I had lunch the other day with a friend of mine who also has celiac disease. What I didn’t know is that she also has a severe allergy to wheat. Like anaphylactic shock stick-an-epi-pen-in-my-leg kind of allergy. Talk about a double whammy! She also can’t have dairy. I’d cry me a river if I couldn’t eat cheese (oh, please, oh, please don’t let that change).

We met at Capitol Cider (which is a culinary safe haven for those with celiac disease or a gluten intolerance) and talked about celiac disease. Being new at this whole thing I’m picking the brain of anyone I know who has it. Plus, I heard Jeanne has a killer gluten free baguette recipe and I begged for baking lessons wanted to learn more.

We talked about gluten and the double-edged sword of being on a gluten free diet. The biggest pros are that it’s been the fad “diet du jour” for quite some time and food companies have eaten this up, churning out gf food product after gf food product faster than Trump can Tweet. And they’re making a crap ton of money at it. Many restaurateurs, restaurant chains, and catering companies have incorporated gluten free options on their menus as well. These are both great things as it’s made it much easier for those on a gluten free diet to find alternative options for them to eat. On the other hand, it's also precisely these things that have made gluten a topic of disdain for some and the gluten free diet akin to wearing a scarlet letter for others.

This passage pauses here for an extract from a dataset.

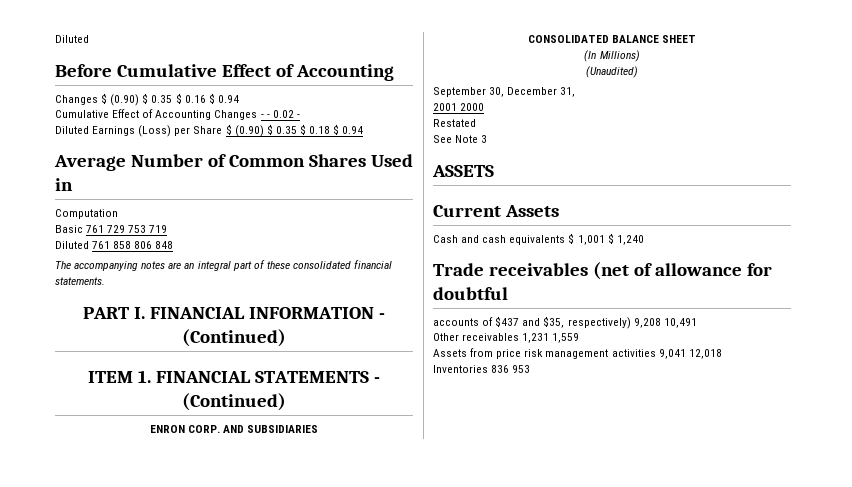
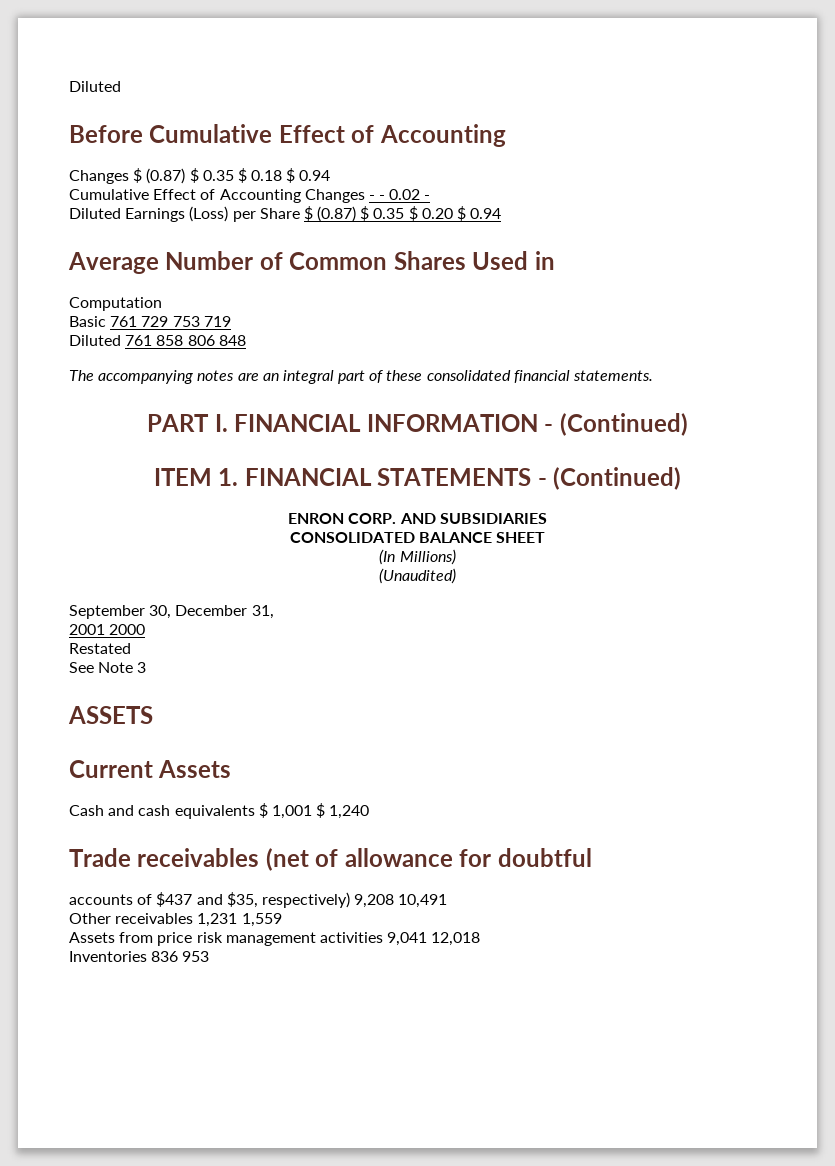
[110,93,206,106] (0.90) $ 0.35 $ 0.16 -> [146,168,283,184] (0.87) $ 0.35 $ 0.18
[234,124,331,137] (0.90) $ 0.35 $ 0.18 -> [317,206,453,222] (0.87) $ 0.35 $ 0.20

Unfortunately, many still simply do not know what gluten is. They may think it’s gluten that will make them fat, so they avoid it (while they dunk their sushi in soy sauce and drink their low-carb beer). Here’s a hilarious example of this on Jimmy Kimmel:

Even some people with gluten sensitivities will order a gluten free meal at a restaurant, yet order the chocolate cake for dessert claiming that a little tummy upset is worth the price. I can understand the confusion and vexation this must cause servers. (Just a gentle warning, if you’re someone who does this then be prepared to receive your glutinous treat adorned with a bit of server spit. Disclaimer: I have never been a waitress, nor would I ever do this or condone this behavior, but I bet it happens). Sadly, it is this type of wishy-washy following of a gluten free diet that, I believe, has caused so much of the misperception that exists today. Especially when it comes to truly being able to accommodate those who, for medical reasons, take eating very seriously.

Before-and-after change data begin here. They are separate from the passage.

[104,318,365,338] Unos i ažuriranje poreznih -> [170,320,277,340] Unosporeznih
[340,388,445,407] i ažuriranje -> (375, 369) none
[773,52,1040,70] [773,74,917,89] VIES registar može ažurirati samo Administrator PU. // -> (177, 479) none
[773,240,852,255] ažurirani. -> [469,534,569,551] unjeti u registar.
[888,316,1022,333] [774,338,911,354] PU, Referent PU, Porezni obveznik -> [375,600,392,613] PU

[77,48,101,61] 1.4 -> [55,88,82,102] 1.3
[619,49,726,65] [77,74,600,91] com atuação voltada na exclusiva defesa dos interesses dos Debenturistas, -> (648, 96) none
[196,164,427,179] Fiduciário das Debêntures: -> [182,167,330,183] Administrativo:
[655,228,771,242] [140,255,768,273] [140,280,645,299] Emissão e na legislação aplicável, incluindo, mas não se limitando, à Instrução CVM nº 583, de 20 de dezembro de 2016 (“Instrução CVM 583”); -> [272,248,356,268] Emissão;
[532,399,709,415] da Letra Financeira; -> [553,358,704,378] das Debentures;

Imagine having a disease (or anything, really) where people roll their eyes at you. Jeanne told me she's heard people in our own industry (food) refer to those on gluten free diet as "glutards." Sad. I’m sure people with diabetes don’t get funny looks when they say they can’t have sugar. If someone says they’re avoiding cholesterol because they’re on a heart-healthy diet they’d probably get an enthusiastic high-five. But when you say you can’t eat gluten for health reasons?

Well, let’s just say that sometimes I think it would be easier to say I enjoy eating the excrement of baby leopards.